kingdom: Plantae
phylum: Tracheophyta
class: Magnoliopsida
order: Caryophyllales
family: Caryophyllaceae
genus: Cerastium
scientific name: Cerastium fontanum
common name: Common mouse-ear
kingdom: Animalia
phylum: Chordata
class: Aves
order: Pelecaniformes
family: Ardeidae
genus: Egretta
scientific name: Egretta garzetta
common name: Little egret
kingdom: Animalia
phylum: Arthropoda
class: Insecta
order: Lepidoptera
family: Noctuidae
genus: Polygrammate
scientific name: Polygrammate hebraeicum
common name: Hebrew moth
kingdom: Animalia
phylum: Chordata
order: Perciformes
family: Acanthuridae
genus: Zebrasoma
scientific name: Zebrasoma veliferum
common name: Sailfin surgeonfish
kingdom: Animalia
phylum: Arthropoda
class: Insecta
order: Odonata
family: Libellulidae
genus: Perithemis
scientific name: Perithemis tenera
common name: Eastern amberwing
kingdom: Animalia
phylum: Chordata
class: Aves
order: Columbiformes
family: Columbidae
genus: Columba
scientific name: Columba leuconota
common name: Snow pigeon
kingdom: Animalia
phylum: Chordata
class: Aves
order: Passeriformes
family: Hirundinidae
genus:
+++
**Description of the task**
Extract each line of the data above that contains the string "order", and leave each extracted line unchanged.

**Expected answer**
order: Caryophyllales
order: Pelecaniformes
order: Lepidoptera
order: Perciformes
order: Odonata
order: Columbiformes
order: Passeriformes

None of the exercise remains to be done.